We were to a big white-flowered field, riffling in the slight morning breeze. Buckwheat, she said.
“Just an acre,” she went on. “Used for chicken and hog feed. You know what he could get selling it? Penny a pound.” She shook her head. “Farmer’s life.”
“But you miss it, don’t you?”
She was looking at the ground, watching her feet as she walked. “Maybe. A little.”
I followed her down into a hollow and we sat under some trees. Another bird was singing. I asked her what kind it was.
“Robin,” she said. “He doesn’t know from the Depression.”
“Why don’t you go back home, Louise?”
“Home?”
“The farm.”
“I can’t do that.”
“Why?”
She was sitting with her knees bunched up, clutching her legs with clasped arms; she had nice legs, by the way. White. Smooth.

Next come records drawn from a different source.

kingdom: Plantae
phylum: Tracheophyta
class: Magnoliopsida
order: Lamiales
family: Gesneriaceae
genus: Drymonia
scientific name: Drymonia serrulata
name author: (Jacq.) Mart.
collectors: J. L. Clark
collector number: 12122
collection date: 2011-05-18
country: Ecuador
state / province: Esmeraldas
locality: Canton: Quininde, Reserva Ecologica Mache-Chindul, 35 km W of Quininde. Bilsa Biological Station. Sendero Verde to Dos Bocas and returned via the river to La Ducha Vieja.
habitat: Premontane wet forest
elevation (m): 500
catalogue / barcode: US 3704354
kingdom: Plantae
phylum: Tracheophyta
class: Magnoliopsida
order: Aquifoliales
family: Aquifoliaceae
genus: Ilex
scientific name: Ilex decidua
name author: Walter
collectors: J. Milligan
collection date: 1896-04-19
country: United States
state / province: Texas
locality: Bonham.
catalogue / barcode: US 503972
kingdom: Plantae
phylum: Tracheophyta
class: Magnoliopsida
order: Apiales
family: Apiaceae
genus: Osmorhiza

“I was married. Still am, really.”
“I see.”
“He was bad to me. Worse than my daddy, even. He was a lot like my daddy, really. Maybe that’s why I took up with him.”
That seemed a pretty fair insight for a girl who was part farm girl, part moll. Louise was somebody who had the promise of being her own person, if she could just break away from the sordid world Candy Walker had introduced her to.
“Couldn’t you go back to your daddy?” I asked.
“Would he take me back?”
A rhetorical question, but I thought about answering it, anyway.
Before I could, she answered it herself: “He wouldn’t want me back. I’m a sinner. A fallen woman. And as for Seth, he’d probably shoot me. He said as much.”
“He did?”
She hugged her legs, as if chilled. And it wasn’t chilly.
“He said if I ever took up with another man, he’d see me dead.”
I thought about telling her what her father had told me — that her husband Seth had already taken up with another woman (or two), and could care less about getting her back, at this point; it had been a year, after all.
“And even if Seth wasn’t a problem, I don’t know if I’d want to go back to my daddy even if he’d have me. Go back to some stupid little farm after the life I’ve seen?”
I didn’t point out that we seemed to be on a stupid little farm at the moment, and that the life she’d seen with Candy Walker was a squalid nightmare.
But I did say, “Maybe you should start over. Just go to a big city and find a job.”
She released her legs and stretched them out in front of her; the pink dress was up around her knees. Nice calves, as we say down on the farm.